# How to seperate mixed copper and silver?



## Ragnor (Sep 25, 2016)

I have been trying to work out acid dissolution of some mixed metal nuggets I recover while placer mining. These are course oxide coated nuggets. The primary metals would be lead, copper, silver, gold, PGE. Now obviously the gold and PGE is easily accomplished with nitric acid. However I am confused how the process will go with the mixed lead/copper/silver. Knowing that copper will precipitate the silver nitrate how then will I separate the copper and silver since the copper will prevent the silver from being dissolved in the acid and the lead, I assume would precipitate the copper. 

I hoping the folks on here can clear up how that reaction would go when attempting to refine these mixed metal nuggets in nitric acid. thanks.


----------



## 4metals (Sep 25, 2016)

What you need to do with this material is first part with nitric and distilled water, assuming the silver and nitric soluble metals will make up 75% of the weight. If they do not, you need to inquart to get complete separation. I assume by PGE you mean Platinum group elements?

Once you have parted in nitric the silver copper lead and palladium will be in the nitric acid and the insolubles, gold and the rest of the platinum group, will be on the bottom. 

Copper will displace the silver *only* after you have consumed the free nitric acid. So once you have filtered the solution you need to add copper to consume the free nitric acid and drop the silver. This will also drop palladium. If the palladium is not very high in concentration, a solution of DMG will selectively drop the Pd out of the nitric solution leaving the copper, lead, and silver. The copper will then cement out any silver as a metal leaving the other base metals in solution. The Pd will be in the form of a salt, palladium dimethylglyoxime. 

The insolubles from the first nitric dissolve are processed in aqua regia using methods described in the forum.


----------



## Ragnor (Sep 27, 2016)

4metals said:


> What you need to do with this material is first part with nitric and distilled water, assuming the silver and nitric soluble metals will make up 75% of the weight. If they do not, you need to inquart to get complete separation. I assume by PGE you mean Platinum group elements?
> 
> Once you have parted in nitric the silver copper lead and palladium will be in the nitric acid and the insolubles, gold and the rest of the platinum group, will be on the bottom.
> 
> ...



Thanks for the reply.
Yes, by PGE I am referring to the platinum group elements. 

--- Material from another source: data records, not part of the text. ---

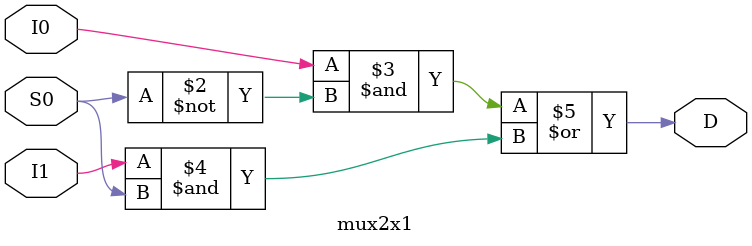
<source format=v>

`timescale 1 ns/1 ns

module mux2x1(I1, I0, S0, D);
  
  input I1, I0, S0;
  output D;
  reg D;
    
  always @ *
  begin
    D <= (I0 & ~S0) | (I1 & S0);
  end
  
endmodule



</source>
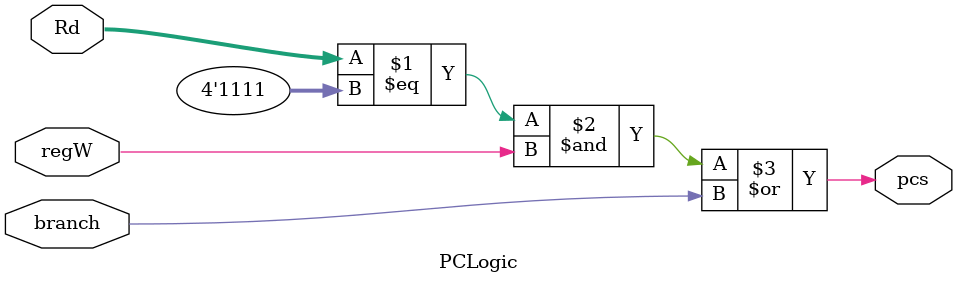
<source format=sv>

module PCLogic(input logic [3:0] Rd, input logic branch, regW, output logic pcs);

	assign pcs = ((Rd == 15)&(regW))| branch;

endmodule 
</source>
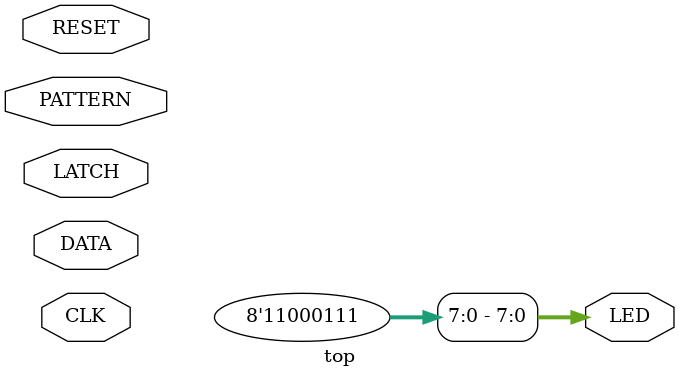
<source format=v>
`timescale 1ns / 1ps
module top (input wire RESET,
			input wire LATCH,
			input wire CLK,
			input wire DATA,
			input wire PATTERN,	
			output wire [22:0] LED
			);


assign LED[7:0] = 8'b11000111;

endmodule


/*
parameter MSB = 8;

wire[MSB-1:0] buffer;
wire outNext;

shift_reg  #(MSB) sr0  (.reset(RESET),
                        .clk (CLK),
						.data (DATA),
                        .en (LATCH),
						.out (outNext),
                        .registers (buffer)
						);


reg [2:0] instruction;
reg [4:0] ledAddress;

reg [2:0] led0;
reg [2:0] led1;
reg [2:0] led2;
reg [2:0] led3;
reg [2:0] led4;
reg [2:0] led5;
reg [2:0] led6;
reg [2:0] led7;
reg [2:0] led8;
reg [2:0] led9;
reg [2:0] led10;
reg [2:0] led11;
reg [2:0] led12;
reg [2:0] led13;
reg [2:0] led14;
reg [2:0] led15;
reg [2:0] led16;
reg [2:0] led17;
reg [2:0] led18;
reg [2:0] led19;
reg [2:0] led20;
reg [2:0] led21;
reg [2:0] led22;
// reg [2:0] led23;
// reg [2:0] led24;



always @*
begin
	
	if (LATCH == 1'b1) begin
		instruction <= buffer[MSB-1:5];
		ledAddress <= buffer[4:0];		

		case (ledAddress)
			0: led0 <= instruction;
			1: led1 <= instruction;
			2: led2 <= instruction;
			3: led3 <= instruction;
			4: led4 <= instruction;
			5: led5 <= instruction;
			6: led6 <= instruction;
			7: led7 <= instruction;
		endcase
	end
end


ledCtrl lc0 (.state(led0),
            .led(LED[0]),
            .pattern1 (PATTERN),
			.pattern2 (PATTERN)
			);

ledCtrl lc1 (.state(led1),
            .led(LED[1]),
            .pattern1 (PATTERN),
			.pattern2 (PATTERN)
			);

ledCtrl lc2 (.state(led2),
            .led(LED[2]),
            .pattern1 (PATTERN),
			.pattern2 (PATTERN)
			);

ledCtrl lc3 (.state(led3),
            .led(LED[3]),
            .pattern1 (PATTERN),
			.pattern2 (PATTERN)
			);

ledCtrl lc4 (.state(led4),
            .led(LED[4]),
            .pattern1 (PATTERN),
			.pattern2 (PATTERN)
			);

ledCtrl lc5 (.state(led5),
            .led(LED[5]),
            .pattern1 (PATTERN),
			.pattern2 (PATTERN)
			);

ledCtrl lc6 (.state(led6),
            .led(LED[6]),
            .pattern1 (PATTERN),
			.pattern2 (PATTERN)
			);

ledCtrl lc7 (.state(led7),
            .led(LED[7]),
            .pattern1 (PATTERN),
			.pattern2 (PATTERN)
			);

ledCtrl lc8 (.state(led8),
            .led(LED[8]),
            .pattern1 (PATTERN),
			.pattern2 (PATTERN)
			);

ledCtrl lc9 (.state(led9),
            .led(LED[9]),
            .pattern1 (PATTERN),
			.pattern2 (PATTERN)
			);

ledCtrl lc10 (.state(led10),
            .led(LED[10]),
            .pattern1 (PATTERN),
			.pattern2 (PATTERN)
			);

ledCtrl lc11 (.state(led11),
            .led(LED[11]),
            .pattern1 (PATTERN),
			.pattern2 (PATTERN)
			);

ledCtrl lc12 (.state(led12),
            .led(LED[12]),
            .pattern1 (PATTERN),
			.pattern2 (PATTERN)
			);

ledCtrl lc13 (.state(led13),
            .led(LED[13]),
            .pattern1 (PATTERN),
			.pattern2 (PATTERN)
			);

ledCtrl lc14 (.state(led14),
            .led(LED[14]),
            .pattern1 (PATTERN),
			.pattern2 (PATTERN)
			);

ledCtrl lc15 (.state(led15),
            .led(LED[15]),
            .pattern1 (PATTERN),
			.pattern2 (PATTERN)
			);

ledCtrl lc16 (.state(led16),
            .led(LED[16]),
            .pattern1 (PATTERN),
			.pattern2 (PATTERN)
			);

ledCtrl lc17 (.state(led17),
            .led(LED[17]),
            .pattern1 (PATTERN),
			.pattern2 (PATTERN)
			);

ledCtrl lc18 (.state(led18),
            .led(LED[18]),
            .pattern1 (PATTERN),
			.pattern2 (PATTERN)
			);

ledCtrl lc19 (.state(led19),
            .led(LED[19]),
            .pattern1 (PATTERN),
			.pattern2 (PATTERN)
			);

ledCtrl l20 (.state(led20),
            .led(LED[20]),
            .pattern1 (PATTERN),
			.pattern2 (PATTERN)
			);

ledCtrl lc21 (.state(led21),
            .led(LED[21]),
            .pattern1 (PATTERN),
			.pattern2 (PATTERN)
			);

ledCtrl lc22 (.state(led22),
            .led(LED[22]),
            .pattern1 (PATTERN),
			.pattern2 (PATTERN)
			);

// ledCtrl lc23 (.state(led23),
//             .led(LED[23]),
//             .pattern1 (PATTERN),
// 			.pattern2 (PATTERN)
// 			);

// ledCtrl lc24 (.state(led24),
//             .led(LED[24]),
//             .pattern1 (PATTERN),
// 			.pattern2 (PATTERN)
// 			);

endmodule
*/
</source>
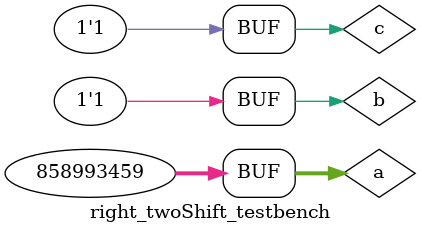
<source format=v>
`define DELAY 20
module right_twoShift_testbench(); 
reg [31:0] 	a;
reg			b,
				c;
wire [31:0] result;

right_two_shift rs (result, a, b);

initial begin
a = 32'b11001100110011001100110011001100; b = 0; c = 0;
#`DELAY;
a = 32'b11001100110011001100110011001100; b = 0; c = 1;
#`DELAY;
a = 32'b11001100110011001100110011001100; b = 1; c = 0;
#`DELAY;
a = 32'b11001100110011001100110011001100; b = 1; c = 1;
#`DELAY;
a = 32'b00110011001100110011001100110011; b = 0; c = 0;
#`DELAY;
a = 32'b00110011001100110011001100110011; b = 0; c = 1;
#`DELAY;
a = 32'b00110011001100110011001100110011; b = 1; c = 0;
#`DELAY;
a = 32'b00110011001100110011001100110011; b = 1; c = 1;
#`DELAY;
end
 
 
initial
begin
$monitor("time = %2d, a =%1b, b=%1b, a/l= %1b, result=%1b", $time, a, b, c, result);
end
 
endmodule
</source>
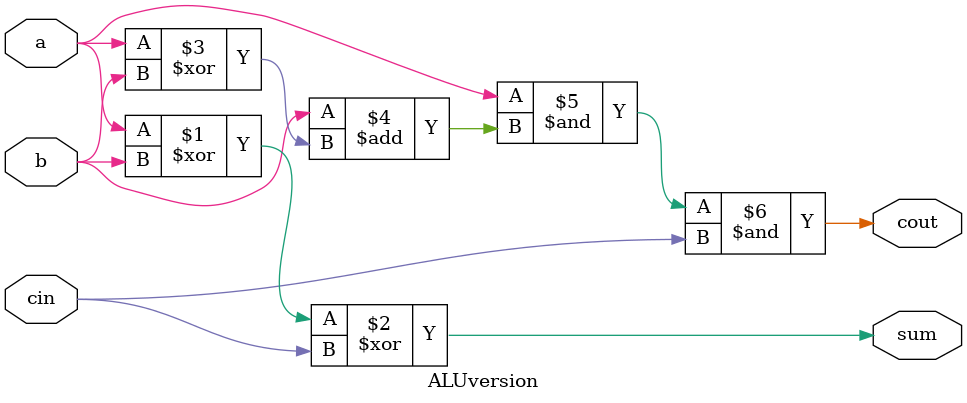
<source format=v>
module ALUversion(a, b, cin, sum, cout);
	
	
	
	
	
	
	
	
	
	
	
	
	
	
	
	
	
	
	
	
	
	
	
	
	
	
	
	
	
	
	
	
output sum, cout;
	input a, b, cin;
	wire sum, cout;
	assign sum = a^b^cin;
	assign cout = a&b + (a^b)&cin;
endmodule 
</source>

So, I understand your response to mean that as long as I use a slight excess of nitric acid then I will not have a problem with the silver precipitating out prematurely? Is this correct?


----------



## 4metals (Sep 27, 2016)

That is correct.


----------



## kjavanb123 (Sep 28, 2016)

In a small test I did recently, when added DMG to a nitrate solution that had silver and palladium, the yellow powder was more like pink in color, but when we dropped the silver with table salt, filtered it and added DMG to nitrate solution the powder color was exaclty canary yellow as it suppose to be.

My conclusion was DMG did not work on nitrate solution with silver and palladium.

The same scenario did not happen with copper palladium nitrate solution.

Regards
Kj


----------



## anachronism (Sep 28, 2016)

Pink with DMG is Nickel unless I'm very much mistaken.


----------



## 4metals (Sep 28, 2016)

DMG will only indicate nickel in an alkaline solution so it is likely not the reason for the pink color. 

I have always removed the silver as a chloride before recovering Palladium with DMG and as a result always had a yellow PdDMG salt.


----------



## anachronism (Sep 28, 2016)

My DMG is made as an alkaline solution is that why I get the pink with Nickel 4metals?


----------



## 4metals (Sep 28, 2016)

The net pH of the solution you are testing should be acidic. If you test a small sample and the few drops of DMG are dissolved in caustic, the net pH may be alkaline and then it will indicate Nickel and not Palladium. If you are dropping a few drops of alkaline DMG into a 100 ml beaker of aqua regia, it should have a net pH that is acidic.


----------



## Rocky888 (Sep 28, 2016)

DMG does work on nitrate solutions with silver and palladium, you just have to dump it in dry and wait a few hours. At least that's my experience from refining MLCC's from nitric. If you dissolve DMG in sodium hydroxide and pour into weak nitrate solutions I've gotten anything from pink to dark red to white.


----------



## anachronism (Sep 29, 2016)

4metals and Rocky

Thanks guys.


----------